━━━━━ AUSGANGSDOKUMENT ━━━━━

Kaymak: In der Regel nur bis zum Alter von 15, 16 oder 17 Jahren. Bei wenigen Menschen wächst das Auge aber auch mit 40, 50 oder 60 Jahren noch. Das kann vor allem gesundheitliche Folgen haben. Beispielsweise haben Kurzsichtige oft viel früher eine Netzhautablösung. Das ist dann ein Notfall und muss umgehend operiert werden. Symptome dafür sind Lichtblitze, Schatten und kleine schwarze Punkte, die Sie immer öfter sehen.
taz: Um Kurzsichtigkeit entgegenzuwirken, wagte die taiwanesische Regierung einen viel beachteten Versuch. Sie verpflichtete alle Schulen dazu, dass sich Schulkinder im Alter von 6 bis 12 Jahren täglich für mindestens zwei Stunden im Freien aufhalten müssen. In den folgenden Jahren ging die Kurzsichtigkeit rapide zurück. Würden Sie eine solche Maßnahme auch für Deutschland empfehlen?

━━━━━

_ARBEITSANWEISUNG:_ Geben Sie aus dem Interview zur Kurzsichtigkeit den Abschnitt zwischen „Kaymak: In der“ und „immer öfter sehen.“, beide eingeschlossen, wortgetreu aus.

━━━━━ ANGEZEIGTE DATEN ━━━━━

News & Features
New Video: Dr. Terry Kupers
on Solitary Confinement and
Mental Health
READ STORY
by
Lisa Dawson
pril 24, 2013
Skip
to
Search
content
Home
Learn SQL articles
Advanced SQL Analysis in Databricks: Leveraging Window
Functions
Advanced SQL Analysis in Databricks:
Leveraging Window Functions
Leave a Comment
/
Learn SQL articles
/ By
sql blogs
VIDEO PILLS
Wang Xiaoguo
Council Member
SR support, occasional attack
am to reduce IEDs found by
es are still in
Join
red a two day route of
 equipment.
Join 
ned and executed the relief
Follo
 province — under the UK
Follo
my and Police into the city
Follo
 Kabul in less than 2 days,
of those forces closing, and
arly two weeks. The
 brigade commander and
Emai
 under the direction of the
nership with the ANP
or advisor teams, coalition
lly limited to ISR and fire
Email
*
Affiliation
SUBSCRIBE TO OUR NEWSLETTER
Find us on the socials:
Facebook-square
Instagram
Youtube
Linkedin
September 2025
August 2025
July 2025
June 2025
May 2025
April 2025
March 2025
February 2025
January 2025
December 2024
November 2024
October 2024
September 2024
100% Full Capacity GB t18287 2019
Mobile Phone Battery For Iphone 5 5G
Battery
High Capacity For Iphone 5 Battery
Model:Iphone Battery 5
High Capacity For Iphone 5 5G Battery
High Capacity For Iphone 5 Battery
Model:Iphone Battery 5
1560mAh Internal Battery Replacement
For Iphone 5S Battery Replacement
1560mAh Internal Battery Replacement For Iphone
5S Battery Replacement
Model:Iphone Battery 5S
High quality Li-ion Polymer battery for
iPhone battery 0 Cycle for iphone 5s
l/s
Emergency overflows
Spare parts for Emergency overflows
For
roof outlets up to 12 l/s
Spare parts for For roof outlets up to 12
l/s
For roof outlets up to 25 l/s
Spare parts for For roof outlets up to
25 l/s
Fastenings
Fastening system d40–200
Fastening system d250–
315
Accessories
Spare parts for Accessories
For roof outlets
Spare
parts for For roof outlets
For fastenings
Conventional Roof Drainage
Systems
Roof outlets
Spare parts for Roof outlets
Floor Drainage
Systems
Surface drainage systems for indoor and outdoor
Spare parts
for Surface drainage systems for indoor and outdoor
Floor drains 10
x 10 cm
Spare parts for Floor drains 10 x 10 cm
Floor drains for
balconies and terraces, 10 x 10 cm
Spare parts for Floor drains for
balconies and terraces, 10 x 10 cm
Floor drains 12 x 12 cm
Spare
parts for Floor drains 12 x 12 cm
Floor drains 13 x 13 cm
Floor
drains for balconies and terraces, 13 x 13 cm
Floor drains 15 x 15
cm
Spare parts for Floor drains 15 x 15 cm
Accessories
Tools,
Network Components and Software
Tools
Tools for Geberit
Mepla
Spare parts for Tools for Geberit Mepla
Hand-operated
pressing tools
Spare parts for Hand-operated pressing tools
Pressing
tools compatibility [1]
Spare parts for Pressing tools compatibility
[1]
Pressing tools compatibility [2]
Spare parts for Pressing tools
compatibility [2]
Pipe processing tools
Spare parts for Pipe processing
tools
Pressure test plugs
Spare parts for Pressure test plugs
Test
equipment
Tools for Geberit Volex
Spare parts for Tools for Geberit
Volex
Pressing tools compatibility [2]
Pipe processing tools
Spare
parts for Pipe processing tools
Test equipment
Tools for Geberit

━━━━━

_LÖSUNG DER AUFGABE:_
Kaymak: In der Regel nur bis zum Alter von 15, 16 oder 17 Jahren. Bei wenigen Menschen wächst das Auge aber auch mit 40, 50 oder 60 Jahren noch. Das kann vor allem gesundheitliche Folgen haben. Beispielsweise haben Kurzsichtige oft viel früher eine Netzhautablösung. Das ist dann ein Notfall und muss umgehend operiert werden. Symptome dafür sind Lichtblitze, Schatten und kleine schwarze Punkte, die Sie immer öfter sehen.